Da porta vem os sons dos chutes de Heliomário – controlado, ele não grita..

As mulheres apavoradas fogem em desabalada carreira ao verem a porta vindo abaixo e deixam Zildinha entregue a própria sorte. Má sorte, má sorte.

Enquanto isso na sala...

Mudam a música, passam a tocar Frank Sinatra, e enquanto Heliomário estrangula Zildinha o “Velho Olhos Azuis” canta “I've Got You Under My Skin”[3]. Ele murmura bem perto de seus ouvidos:

- Essa era – ênfase no era - a nossa música, lembra?

Zildinha tentando angariar alguma simpatia de Heliomário aproveita o “empuxo” e sacode a cabeça concordando com ele.

- I've got you under my skin I've got you deep in the heart of me. So deep in my heart that you're really a part of me. I've got you under my skin – murmura enquanto aperta lentamente o pescoço de Zildinha.

Mas antes do “estalo final” começa o foguetório lá fora e todos acorrem para ver os fogos de artifício. A voz do velho Sinatra é abafada e tudo se perde no barulho dos rojões, morteiros...

Zildinha entrega os pontos e sabe que o fim se aproxima inexoravelmente. Mas antes de seus último suspiro o celular de Heliomário toca. Ele atende segurando o pescoço de Zildinha com o pé esquerdo e com o pé direito trava a porta quebrada do toalete.

- Alô – diz bruscamente. Segundos depois desliga o parelho e o guarda no bolso do paletó, apruma-se e tirando o pé de cima do pescoço de Zildinha diz:

- Tua sorte é eu ser profissional. Tenho um serviço a completar, quando eu voltar nós continuamos de onde paramos.

Saindo do toalete segue em direção à piscina, perde-se em meio a multidão que pula, grita e dança ao som dos fogos.

Zildinha foge, corre e pula o muro da casa perdendo-se na rua. Talvez procure por Pedro (que não tornará a encontrar nunca mais) talvez procure voltar para casa, mas em casa encontrará Heliomário, pensa bem e muda de direção, sumindo-se na noite...

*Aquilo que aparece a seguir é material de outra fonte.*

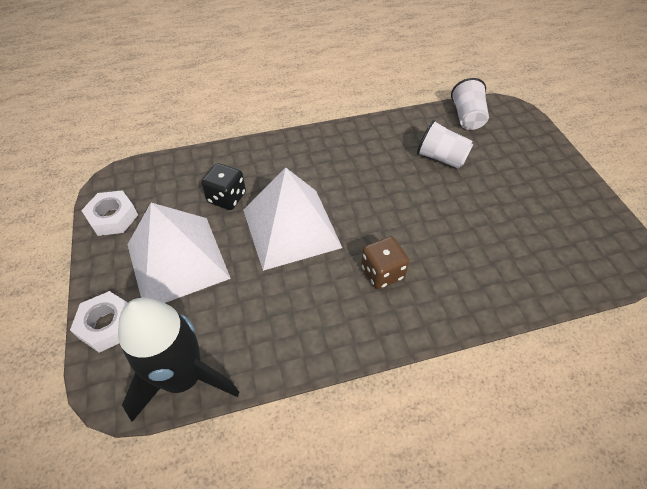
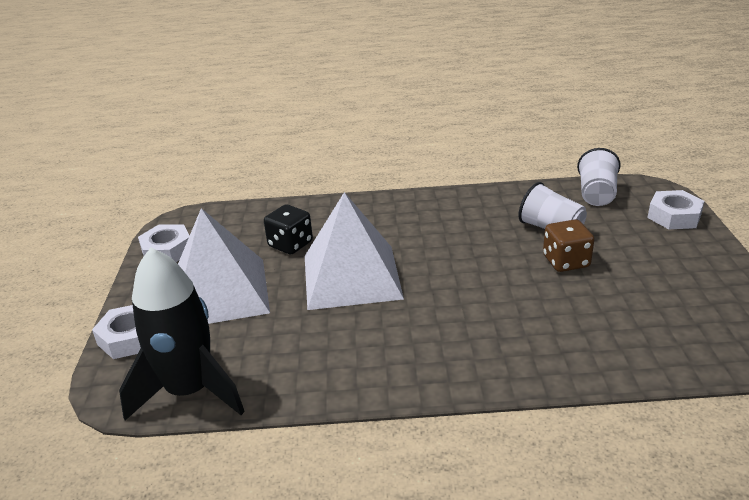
camera: 15 degrees right, 20 degrees down
(382, 273) = (443, 326): brown dice -> brown dice (566, 261)
(531, 135) = (674, 216): none -> white nut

Em meio a confusão, um crime será cometido e não encontrão o criminoso, e somente dias mais tarde darão pela falta de Edemeia, que num canto do jardim viu e foi vista por Heliomário.


[1].Ingredientes:
- 3/4 de dose de tequila branca
- 1/3 de
dose de cointreau
- 1/3 de dose de suco de limão
Modo de preparo:
Bater todos os ingredientes e servir em taça de coquetel. Crustar a borda do
copo usando suco de limão e sal.

[2]
Há quem?

[3] (Irving
Berlin)[Recorded December 21, 1960, Los Angeles]


SOBRE ESTRELAS E CIGARROS

Tarde da noite no alto dum edifício no centro da cidade um casal acocorado no parapeito conversa.
- Como o céu fica mais bonito visto daqui.
- É sim...
- Só isso?
- O que mais você quer que eu diga?
- Me dá um cigarro.
Ele acende o cigarro, dá uma tragada, solta fumaça e por segundos consegue apagar as estrelas.
- Por que você me chamou aqui? – Pergunta a companheira.
- Para ver as estrelas, aqui ainda é o melhor lugar. Compare o brilho azul delas com as luzes da cidade lá embaixo, as vermelhas dos anúncios, amarelas e verdes das lojas, das farmácias. O verde-amarelo-vermelho do gado que pasta nas ruas. Dos postes...
- Muito sentimental hoje... Meditabundo ou metafísico?
- Não. Nem uma coisa nem outra. É que olhar para o céu à noite me deixa assim..., querendo entender o que nos acontece, o que nos faz ser como somos... O céu...
- Céu, luzes, noites e dias, é tudo igual prá mim...
- Não sei como ainda ando com você, não sei mesmo. Nem parece que somos iguais...
- O que está te acontecendo? Na fase da crise de identidade? Quem é? De onde veio? Para onde vai? Tendo o quê e onde comer, não me interesso por mais nada nessa vida! – Diz num misto de futilidade e provocação enquanto cheira o ar como que procurando por algo.
- Me dá outro cigarro! Acho que você não me compreende e não se compreende também... Nunca olha para os lados, nunca olha para o céu... Veja as estrelas, nelas estão todas as respostas!
- Espero que algum dia alguém me explique essa sua fixação por estrelas. Olhe as pessoas lá embaixo, veja se alguma delas tem essas preocupações metafísicas, veja se alguma delas perde tempo com isso. Elas seguem em frente como rebanho que são...
- Acho que você é um caso perdido, me dá logo esse maço de cigarros. Quero fumar em paz, só eu, a fumaça e as estrelas. – Dizendo isso ele empurra a companheira do peitoril do 18º andar do prédio onde conversavam.
- Droga, esqueci do isqueiro! – pula logo atrás e abrindo suas asas fala ao chegar perto da companheira que plana no ar:
- Me dá isqueiro, depois te encontro em casa.
Batendo suas asas de couro cada um segue o seu caminho, pois a noite ainda é uma criança e a fome ainda precisa ser mitigada.

O PESCADOR


Ok. Dois calmantes, uma dose de uísque, uma caipirinha de vodka, suco de maracujá no cantil, cortesia de Dona Madalena, a esposa. E o espírito já estava preparado para sair e pescar.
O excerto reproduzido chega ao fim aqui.